▸ **What the exercise asks**
The records below need to be repeated exactly, though not their pictures.

▸ **Data under study**

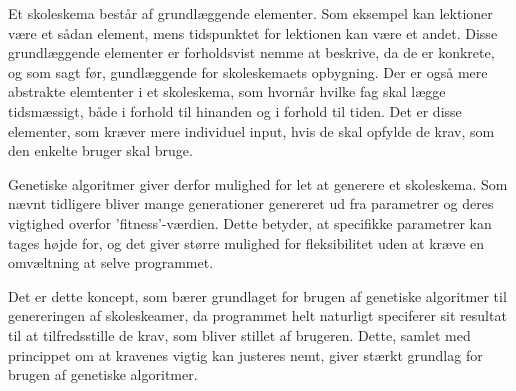 Et skoleskema består af grundlæggende elementer. Som eksempel kan lektioner være et sådan element, mens tidspunktet for lektionen kan være et andet. Disse grundlæggende elementer er forholdsvist nemme at beskrive, da de er konkrete, og som sagt før, gundlæggende for skoleskemaets opbygning. Der er også mere abstrakte elemtenter i et skoleskema, som hvornår hvilke fag skal lægge tidsmæssigt, både i forhold til hinanden og i forhold til tiden. Det er disse elementer, som kræver mere individuel input, hvis de skal opfylde de krav, som den enkelte bruger skal bruge.

Genetiske algoritmer giver derfor mulighed for let at generere et skoleskema. Som nævnt tidligere bliver mange generationer genereret ud fra parametrer og deres vigtighed overfor 'fitness'-værdien. Dette betyder, at specifikke parametrer kan tages højde for, og det giver større mulighed for fleksibilitet uden at kræve en omvæltning at selve programmet. 

Det er dette koncept, som bærer grundlaget for brugen af genetiske algoritmer til genereringen af skoleskeamer, da programmet helt naturligt speciferer sit resultat til at tilfredsstille de krav, som bliver stillet af brugeren. Dette, samlet med princippet om at kravenes vigtig kan justeres nemt, giver stærkt grundlag for brugen af genetiske algoritmer.


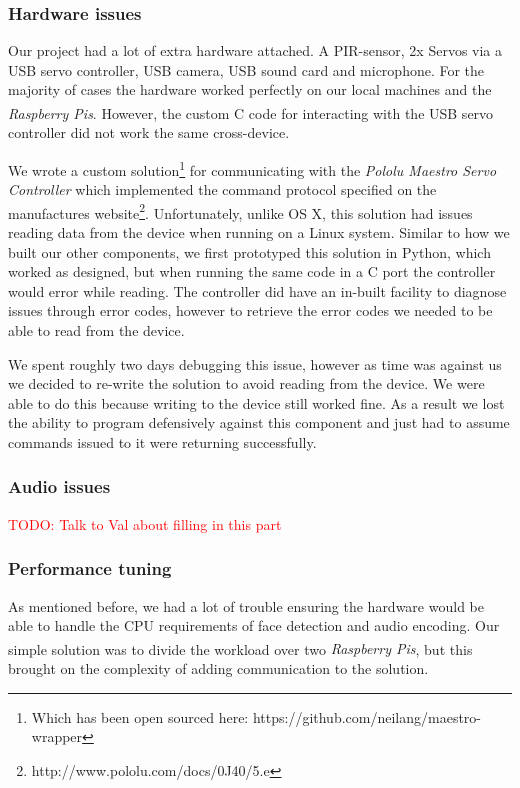 \documentclass[11pt,a4paper,titlepage]{report}
\newcommand{\rpis}{\textit{Raspberry Pi\textsuperscript{\textregistered}s}}
\begin{document}
\subsubsection{Hardware issues}

Our project had a lot of extra hardware attached. A PIR-sensor, 2x Servos via a USB servo controller, USB camera, USB sound card and microphone. For the majority of cases the hardware worked perfectly on our local machines and the \rpis. However, the custom C code for interacting with the USB servo controller did not work the same cross-device.

We wrote a custom solution\footnote{Which has been open sourced here: https://github.com/neilang/maestro-wrapper} for communicating with the \textit{Pololu Maestro Servo Controller} which implemented the command protocol specified on the manufactures website\footnote{http://www.pololu.com/docs/0J40/5.e}. Unfortunately, unlike OS X, this solution had issues reading data from the device when running on a Linux system. Similar to how we built our other components, we first prototyped this solution in Python, which worked as designed, but when running the same code in a C port the controller would error while reading. The controller did have an in-built facility to diagnose issues through error codes, however to retrieve the error codes we needed to be able to read from the device.

We spent roughly two days debugging this issue, however as time was against us we decided to re-write the solution to avoid reading from the device. We were able to do this because writing to the device still worked fine. As a result we lost the ability to program defensively against this component and just had to assume commands issued to it were returning successfully.

\subsubsection{Audio issues}

\textcolor{red}{TODO: Talk to Val about filling in this part}


\subsubsection{Performance tuning}

As mentioned before, we had a lot of trouble ensuring the hardware would be able to handle the CPU requirements of face detection and audio encoding. Our simple solution was to divide the workload over two \rpis, but this brought on the complexity of adding communication to the solution.
\end{document}
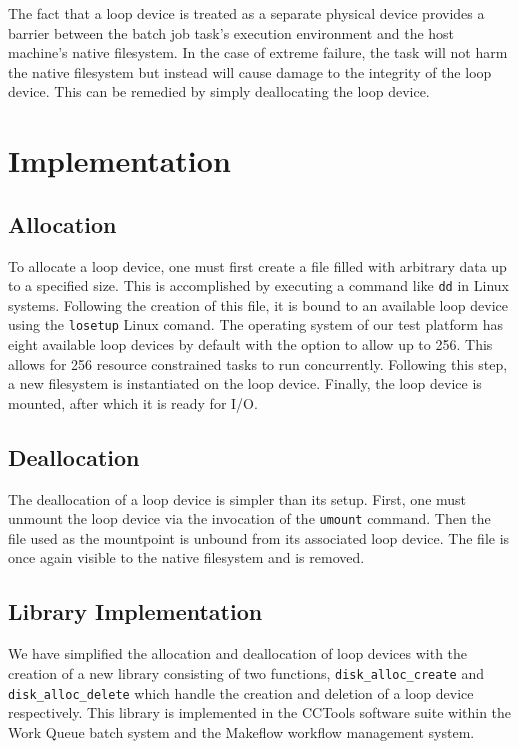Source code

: \documentclass[conference]{IEEEtran}
\begin{document}
The fact that a loop device is treated as a separate physical device provides a barrier between the batch job task's execution environment and the host machine's native filesystem. In the case of extreme failure, the task will not harm the native filesystem but instead will cause damage to the integrity of the loop device. This can be remedied by simply deallocating the loop device.

\section{Implementation}

\subsection{Allocation}
To allocate a loop device, one must first create a file filled with arbitrary data up to a specified size. This is accomplished by executing a command like {\tt{dd}} in Linux systems. Following the creation of this file, it is bound to an available loop device using the {\tt{losetup}} Linux comand. The operating system of our test platform has eight available loop devices by default with the option to allow up to 256. This allows for 256 resource constrained tasks to run concurrently. Following this step, a new filesystem is instantiated on the loop device. Finally, the loop device is mounted, after which it is ready for I/O.

\subsection{Deallocation}
The deallocation of a loop device is simpler than its setup. First, one must unmount the loop device via the invocation of the {\tt{umount}} command. Then the file used as the mountpoint is unbound from its associated loop device. The file is once again visible to the native filesystem and is removed.

\subsection{Library Implementation}
We have simplified the allocation and deallocation of loop devices with the creation of a new library consisting of two functions, {\tt{disk\_alloc\_create}} and {\tt{disk\_alloc\_delete}} which handle the creation and deletion of a loop device respectively. This library is implemented in the CCTools software suite within the Work Queue batch system and the Makeflow workflow management system.
\end{document}
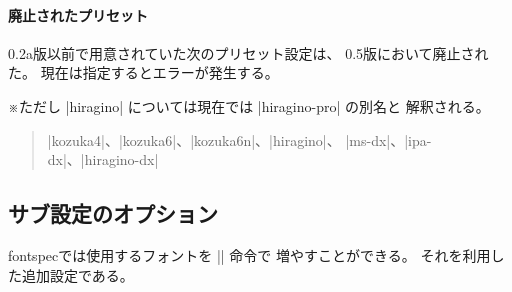 \documentclass[xelatex,ja=standard,jafont=ipaex,
  a4paper]{bxjsarticle}
\newcommand{\Pkg}[1]{\textsf{#1}}
\newcommand{\Note}{\par\noindent ※}
\begin{document}
\paragraph{廃止されたプリセット}

0.2a版以前で用意されていた次のプリセット設定は、
0.5版において廃止された。
現在は指定するとエラーが発生する。

\Note ただし |hiragino| については現在では |hiragino-pro| の別名と
解釈される。

\begin{quote}
|kozuka4|、|kozuka6|、|kozuka6n|、|hiragino|、
|ms-dx|、|ipa-dx|、|hiragino-dx|
\end{quote}

\subsection{サブ設定のオプション}
\label{ssec:Sub-Option}

\Pkg{fontspec}では使用するフォントを |\newfontfamily| 命令で
増やすことができる。
それを利用した追加設定である。
\end{document}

▸ **Answer to the problem**
 Et skoleskema består af grundlæggende elementer. Som eksempel kan lektioner være et sådan element, mens tidspunktet for lektionen kan være et andet. Disse grundlæggende elementer er forholdsvist nemme at beskrive, da de er konkrete, og som sagt før, gundlæggende for skoleskemaets opbygning. Der er også mere abstrakte elemtenter i et skoleskema, som hvornår hvilke fag skal lægge tidsmæssigt, både i forhold til hinanden og i forhold til tiden. Det er disse elementer, som kræver mere individuel input, hvis de skal opfylde de krav, som den enkelte bruger skal bruge.

Genetiske algoritmer giver derfor mulighed for let at generere et skoleskema. Som nævnt tidligere bliver mange generationer genereret ud fra parametrer og deres vigtighed overfor 'fitness'-værdien. Dette betyder, at specifikke parametrer kan tages højde for, og det giver større mulighed for fleksibilitet uden at kræve en omvæltning at selve programmet. 

Det er dette koncept, som bærer grundlaget for brugen af genetiske algoritmer til genereringen af skoleskeamer, da programmet helt naturligt speciferer sit resultat til at tilfredsstille de krav, som bliver stillet af brugeren. Dette, samlet med princippet om at kravenes vigtig kan justeres nemt, giver stærkt grundlag for brugen af genetiske algoritmer.


 \documentclass[11pt,a4paper,titlepage]{report}
\newcommand{\rpis}{\textit{Raspberry Pi\textsuperscript{\textregistered}s}}
\begin{document}
\subsubsection{Hardware issues}

Our project had a lot of extra hardware attached. A PIR-sensor, 2x Servos via a USB servo controller, USB camera, USB sound card and microphone. For the majority of cases the hardware worked perfectly on our local machines and the \rpis. However, the custom C code for interacting with the USB servo controller did not work the same cross-device.

We wrote a custom solution\footnote{Which has been open sourced here: https://github.com/neilang/maestro-wrapper} for communicating with the \textit{Pololu Maestro Servo Controller} which implemented the command protocol specified on the manufactures website\footnote{http://www.pololu.com/docs/0J40/5.e}. Unfortunately, unlike OS X, this solution had issues reading data from the device when running on a Linux system. Similar to how we built our other components, we first prototyped this solution in Python, which worked as designed, but when running the same code in a C port the controller would error while reading. The controller did have an in-built facility to diagnose issues through error codes, however to retrieve the error codes we needed to be able to read from the device.

We spent roughly two days debugging this issue, however as time was against us we decided to re-write the solution to avoid reading from the device. We were able to do this because writing to the device still worked fine. As a result we lost the ability to program defensively against this component and just had to assume commands issued to it were returning successfully.

\subsubsection{Audio issues}

\textcolor{red}{TODO: Talk to Val about filling in this part}


\subsubsection{Performance tuning}

As mentioned before, we had a lot of trouble ensuring the hardware would be able to handle the CPU requirements of face detection and audio encoding. Our simple solution was to divide the workload over two \rpis, but this brought on the complexity of adding communication to the solution.
\end{document}
Source code

: \documentclass[conference]{IEEEtran}
\begin{document}
The fact that a loop device is treated as a separate physical device provides a barrier between the batch job task's execution environment and the host machine's native filesystem. In the case of extreme failure, the task will not harm the native filesystem but instead will cause damage to the integrity of the loop device. This can be remedied by simply deallocating the loop device.

\section{Implementation}

\subsection{Allocation}
To allocate a loop device, one must first create a file filled with arbitrary data up to a specified size. This is accomplished by executing a command like {\tt{dd}} in Linux systems. Following the creation of this file, it is bound to an available loop device using the {\tt{losetup}} Linux comand. The operating system of our test platform has eight available loop devices by default with the option to allow up to 256. This allows for 256 resource constrained tasks to run concurrently. Following this step, a new filesystem is instantiated on the loop device. Finally, the loop device is mounted, after which it is ready for I/O.

\subsection{Deallocation}
The deallocation of a loop device is simpler than its setup. First, one must unmount the loop device via the invocation of the {\tt{umount}} command. Then the file used as the mountpoint is unbound from its associated loop device. The file is once again visible to the native filesystem and is removed.

\subsection{Library Implementation}
We have simplified the allocation and deallocation of loop devices with the creation of a new library consisting of two functions, {\tt{disk\_alloc\_create}} and {\tt{disk\_alloc\_delete}} which handle the creation and deletion of a loop device respectively. This library is implemented in the CCTools software suite within the Work Queue batch system and the Makeflow workflow management system.
\end{document}
 \documentclass[xelatex,ja=standard,jafont=ipaex,
  a4paper]{bxjsarticle}
\newcommand{\Pkg}[1]{\textsf{#1}}
\newcommand{\Note}{\par\noindent ※}
\begin{document}
\paragraph{廃止されたプリセット}

0.2a版以前で用意されていた次のプリセット設定は、
0.5版において廃止された。
現在は指定するとエラーが発生する。

\Note ただし |hiragino| については現在では |hiragino-pro| の別名と
解釈される。

\begin{quote}
|kozuka4|、|kozuka6|、|kozuka6n|、|hiragino|、
|ms-dx|、|ipa-dx|、|hiragino-dx|
\end{quote}

\subsection{サブ設定のオプション}
\label{ssec:Sub-Option}

\Pkg{fontspec}では使用するフォントを |\newfontfamily| 命令で
増やすことができる。
それを利用した追加設定である。
\end{document}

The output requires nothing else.